Question 17 (Number Bases – Conversion)
(a) Convert 245₈ to base ten.
(b) Convert your answer in (a) to base two.

Answer:
(a) 165₁₀
(b) 10100101₂
Explanation:
(a) 245₈ = 2×8² + 4×8¹ + 5×8⁰ = 2×64 + 4×8 + 5 = 128 + 32 + 5 = 165.
(b) Convert 165 to base two by dividing by 2:
165 ÷ 2 = 82 r1
82 ÷ 2 = 41 r0
41 ÷ 2 = 20 r1
20 ÷ 2 = 10 r0
10 ÷ 2 = 5 r0
5 ÷ 2 = 2 r1
2 ÷ 2 = 1 r0
1 ÷ 2 = 0 r1
Read remainders from bottom: 10100101₂.

Question 18 (Geometry – Triangle Construction)
A triangle has sides 6 cm, 8 cm and 10 cm.
(a) Show that the triangle is right-angled.
(b) Find the area of the triangle.

Answer:
(a) Yes, it is right-angled.
(b) Area = 24 cm²
Explanation:
(a) Check Pythagoras theorem: 6² + 8² = 36 + 64 = 100, and 10² = 100. Since 6² + 8² = 10², the triangle is right-angled.
(b) For a right-angled triangle, area = 1/2 × product of the two shorter sides = 1/2 × 6 × 8 = 24 cm².

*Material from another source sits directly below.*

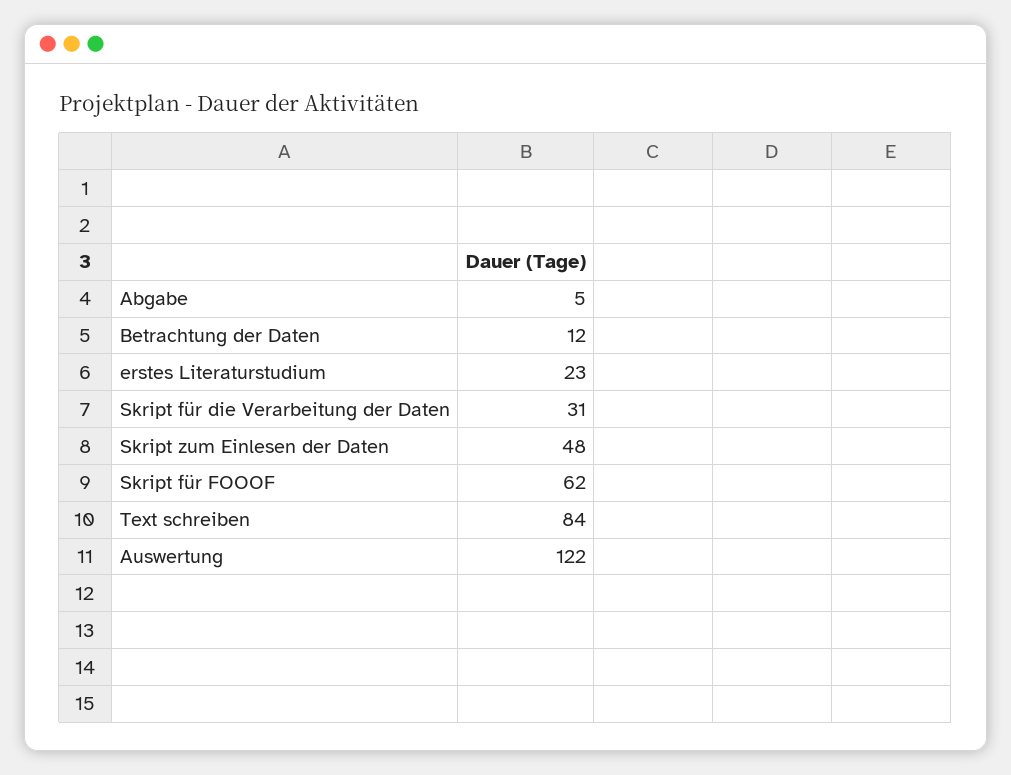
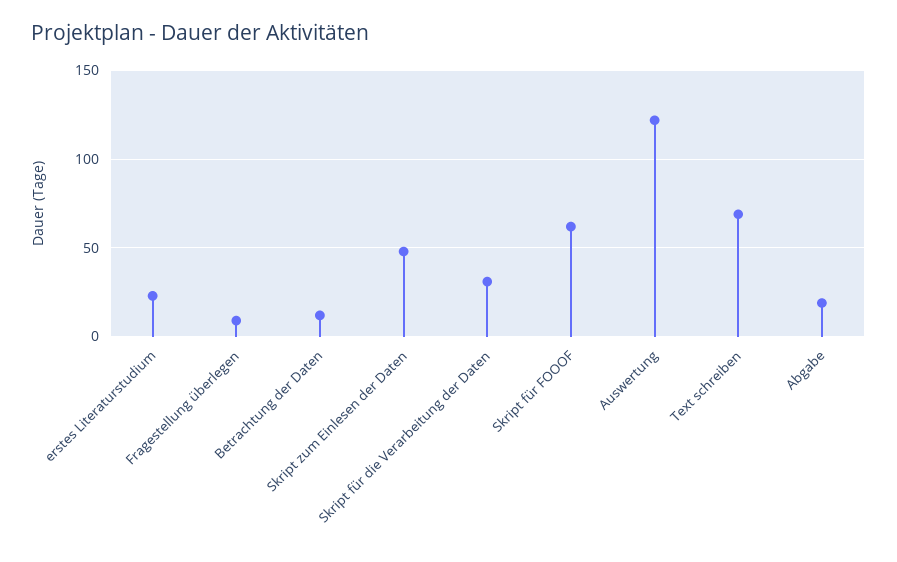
Abgabe: 5 -> 20
Text schreiben: 84 -> 70
Fragestellung überlegen: none -> 10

Question 19 (Trigonometry – Angle of Elevation)
A boy stands 30 m from the foot of a tree. The angle of elevation of the top of the tree from where he stands is 40°. Calculate the height of the tree, correct to one decimal place.

Answer: 25.2 m (approx.)
Explanation: Let h be the height of the tree. Then tan 40° = h/30 ⇒ h = 30 × tan 40°. Using tan 40° ≈ 0.8391, h ≈ 30 × 0.8391 = 25.173 ≈ 25.2 m.

Question 20 (Statistics – Frequency Table)
The table below shows the scores of students in a test:

Score: 2    3    4    5    6
Frequency: 3    5    7    4    1

(a) How many students took the test?
(b) Find the mean score.

Answer:
(a) 20 students
(b) Mean score = 4
Explanation:
(a) Total number of students = sum of frequencies = 3 + 5 + 7 + 4 + 1 = 20.
(b) Mean = Σ(fx)/Σf. Compute fx:
2×3 = 6, 3×5 = 15, 4×7 = 28, 5×4 = 20, 6×1 = 6.
Σ(fx) = 6 + 15 + 28 + 20 + 6 = 75.
Mean = 75/20 = 3.75 ≈ 3.8 (to 1 d.p.). For neatness you may leave it as 3.75.

Question 21 (Mensuration – Volume)
A cylinder has radius 3 cm and height 10 cm. Find its volume. Take π = 22/7 and give your answer correct to one decimal place.

Answer: 282.9 cm³ (approx.)
Explanation: Volume = πr²h = 22/7 × 3² × 10 = 22/7 × 9 × 10 = 22/7 × 90 = (22 × 90)/7 = 1980/7 ≈ 282.857 ≈ 282.9 cm³.

Question 22 (Algebra – Quadratic)
Solve the equation x² − 5x + 6 = 0.

Answer: x = 2 or x = 3
Explanation: Factorise: x² − 5x + 6 = (x − 2)(x − 3) = 0. So x − 2 = 0 or x − 3 = 0 ⇒ x = 2 or x = 3.